Throughout the book, we will often times use the QQ-approach over a TH-powered external file since the former is simpler to copy-and-paste. However, in production, external files are recommended for all but the shortest of inputs as it gives a nice separation of the non-Haskell syntax from your Haskell code.

API Documentation

The standard API documentation program in Haskell is called Haddock. The standard Haddock search tool is called Hoogle. My recommendation is to use FP Complete’s Hoogle search and its accompanying Haddocks for searching and browsing documentation. The reason for this is that the FP Complete Hoogle database covers a very large number of open source Haskell packages, and the documentation provided is always fully generated and known to link to other working Haddocks.

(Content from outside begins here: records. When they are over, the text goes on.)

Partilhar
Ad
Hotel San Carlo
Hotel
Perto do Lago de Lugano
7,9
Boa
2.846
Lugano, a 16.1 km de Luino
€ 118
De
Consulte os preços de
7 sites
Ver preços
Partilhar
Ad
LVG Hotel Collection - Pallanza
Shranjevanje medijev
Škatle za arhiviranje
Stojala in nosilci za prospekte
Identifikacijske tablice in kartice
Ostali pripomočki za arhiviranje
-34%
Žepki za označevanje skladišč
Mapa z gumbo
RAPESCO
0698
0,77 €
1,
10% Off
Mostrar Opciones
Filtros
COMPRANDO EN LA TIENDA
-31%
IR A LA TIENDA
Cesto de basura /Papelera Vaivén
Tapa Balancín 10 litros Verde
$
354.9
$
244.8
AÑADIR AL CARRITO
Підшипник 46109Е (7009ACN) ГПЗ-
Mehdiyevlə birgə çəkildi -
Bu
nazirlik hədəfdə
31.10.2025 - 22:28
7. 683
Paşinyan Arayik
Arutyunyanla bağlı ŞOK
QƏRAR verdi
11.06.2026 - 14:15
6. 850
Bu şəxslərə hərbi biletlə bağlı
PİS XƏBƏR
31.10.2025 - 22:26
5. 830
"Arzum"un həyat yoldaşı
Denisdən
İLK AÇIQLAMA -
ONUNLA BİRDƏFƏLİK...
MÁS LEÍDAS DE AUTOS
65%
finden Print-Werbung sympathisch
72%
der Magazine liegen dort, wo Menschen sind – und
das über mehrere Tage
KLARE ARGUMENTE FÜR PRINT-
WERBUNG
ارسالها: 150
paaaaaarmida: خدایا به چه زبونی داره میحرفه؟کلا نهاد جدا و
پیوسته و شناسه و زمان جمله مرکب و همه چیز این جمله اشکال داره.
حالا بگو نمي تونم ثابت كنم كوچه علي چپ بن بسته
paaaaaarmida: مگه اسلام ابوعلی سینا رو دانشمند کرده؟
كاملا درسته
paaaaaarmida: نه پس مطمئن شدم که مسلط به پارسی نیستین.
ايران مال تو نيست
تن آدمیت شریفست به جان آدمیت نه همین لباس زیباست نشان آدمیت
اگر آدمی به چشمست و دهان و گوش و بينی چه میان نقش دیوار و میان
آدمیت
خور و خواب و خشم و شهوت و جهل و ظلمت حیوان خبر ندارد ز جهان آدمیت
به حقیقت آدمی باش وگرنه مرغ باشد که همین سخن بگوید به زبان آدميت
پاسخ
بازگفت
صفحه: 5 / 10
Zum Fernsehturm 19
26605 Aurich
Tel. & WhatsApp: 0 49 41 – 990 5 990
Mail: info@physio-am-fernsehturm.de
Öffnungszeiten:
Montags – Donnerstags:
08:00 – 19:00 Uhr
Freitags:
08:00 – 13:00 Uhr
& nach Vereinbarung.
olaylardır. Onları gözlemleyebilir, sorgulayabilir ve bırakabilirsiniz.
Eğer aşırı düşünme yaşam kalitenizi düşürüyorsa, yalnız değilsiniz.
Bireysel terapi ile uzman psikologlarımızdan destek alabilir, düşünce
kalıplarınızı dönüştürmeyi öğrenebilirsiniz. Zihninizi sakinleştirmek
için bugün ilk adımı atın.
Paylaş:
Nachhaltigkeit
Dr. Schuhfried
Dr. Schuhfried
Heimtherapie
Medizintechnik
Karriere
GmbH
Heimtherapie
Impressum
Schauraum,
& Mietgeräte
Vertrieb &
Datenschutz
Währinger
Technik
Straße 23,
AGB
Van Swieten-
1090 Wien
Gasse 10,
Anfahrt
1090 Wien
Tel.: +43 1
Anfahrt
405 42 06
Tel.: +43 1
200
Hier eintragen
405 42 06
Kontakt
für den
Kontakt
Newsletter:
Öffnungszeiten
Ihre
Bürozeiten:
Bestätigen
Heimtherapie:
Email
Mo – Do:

The more commonly used sources for these are Hackage itself, and haskell.org’s Hoogle instance. The downsides to these are that- based on build issues on the server- documentation is sometimes not generated, and the Hoogle search defaults to searching only a subset of available packages. Most importantly for us, Yesod is indexed by FP Complete’s Hoogle, but not by haskell.org’s.

If when reading this book you run into types or functions that you do not understand, try doing a Hoogle search with FP Complete’s Hoogle to get more information.

Summary

You don’t need to be an expert in Haskell to use Yesod, a basic familiarity will suffice. This chapter hopefully gave you just enough extra information to feel more comfortable following the rest of the book.